Problem description -
Give the number of lines in the listing that hold the word "Protect". Write nothing but that number.

Source material -
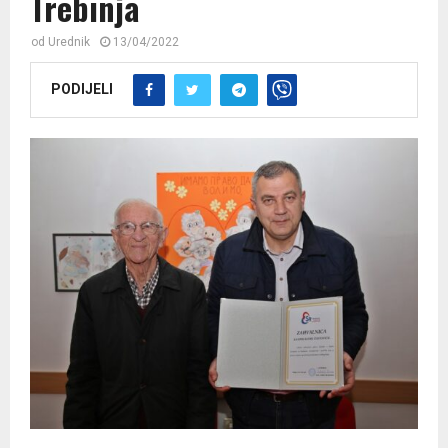
Trebinja
od
Urednik
13/04/2022
PODIJELI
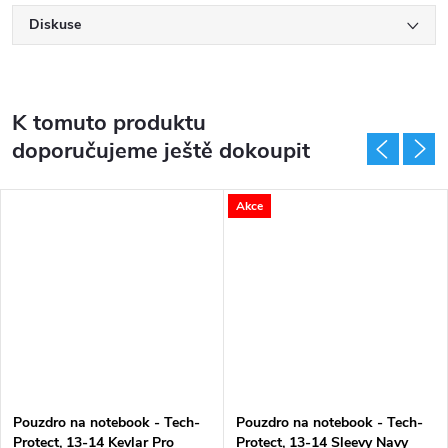
Diskuse
K tomuto produktu
doporučujeme ještě dokoupit
Akce
Pouzdro na notebook - Tech-
Pouzdro na notebook - Tech-
Protect, 13-14 Kevlar Pro
Protect, 13-14 Sleevy Navy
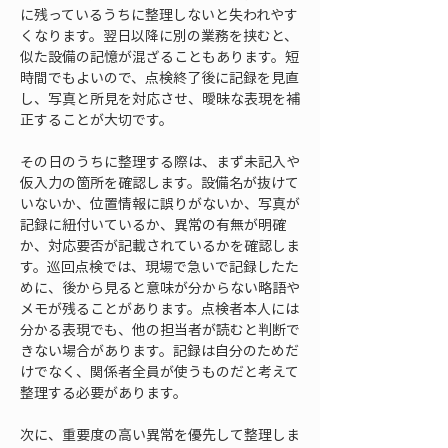
に残っているうちに整理しないと失われやす
くなります。翌日以降に別の業務を挟むと、
似た設備の記憶が混ざることもあります。短
時間でもよいので、点検終了後に記録を見直
し、写真と所見を対応させ、曖昧な表現を補
正することが大切です。
その日のうちに整理する際は、まず未記入や
仮入力の箇所を確認します。設備名が抜けて
いないか、位置情報に誤りがないか、写真が
記録に紐付いているか、異常の有無が明確
か、対応要否が記載されているかを確認しま
す。巡回点検では、現場で急いで記録したた
めに、後から見ると意味が分からない略語や
メモが残ることがあります。点検者本人には
分かる表現でも、他の担当者が読むと判断で
きない場合があります。記録は自分のためだ
けでなく、関係者全員が使うものだと考えて
整理する必要があります。
次に、重要度の高い異常を優先して整理しま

Output of the task -
2